I also noticed unexpected choices, made by the company and the individuals, and these put me in mind of the fun of song covers. This Romeo and Juliet swaps the lines of Lady and Lord Capulet (Tamsin Greig and Lloyd Hutchison), which may not sound like much. But the gender transfer to a weak, silly father and a commanding matriarch dug something fresh out of the much-laundered character dynamics. Similarly, my strong memories of Leonardo DiCaprio’s devastated shriek, “I defy you stars!” made me startled by O’Connor’s shout of sudden rage. The same lines, presented in different contexts by different actors, take on different or nuanced meanings that scrape away the layers of expectations to uncover something heretofore unseen or unknown. Something engaging happens experiencing the familiar done in an unfamiliar way.
I also suspect that I, that we, have not finished learning all that Shakespeare has to teach us, both with his language and his archetypal stories and characters.

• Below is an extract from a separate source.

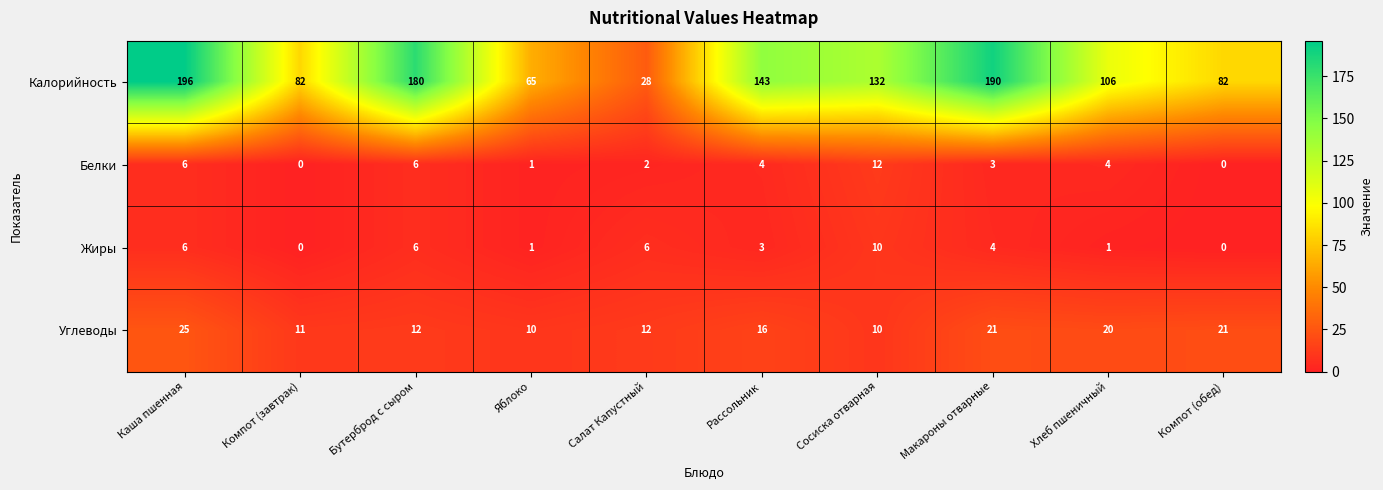

How many data points does each series have?

10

Or perhaps we ourselves imbue them with something alchemical through revisiting them again and again, and that is why so many of them persist. Updating Shakespeare’s most effective plays tells us something about our past and something about our present, and then lays the foundation for the conversation the future will have back to us.
Buckley and O’Connor are both great in this production, with a solid cast and engaging production to back them. They make you root for these star-crossed lovers even as you know it’s futile. (Another repetition, and a “spoiler” made by the prologue that opens the show so not even Shakespearean audiences could claim surprise.)The show is streaming for free on PBS through May 21 and I urge anyone interested to watch it before it’s gone!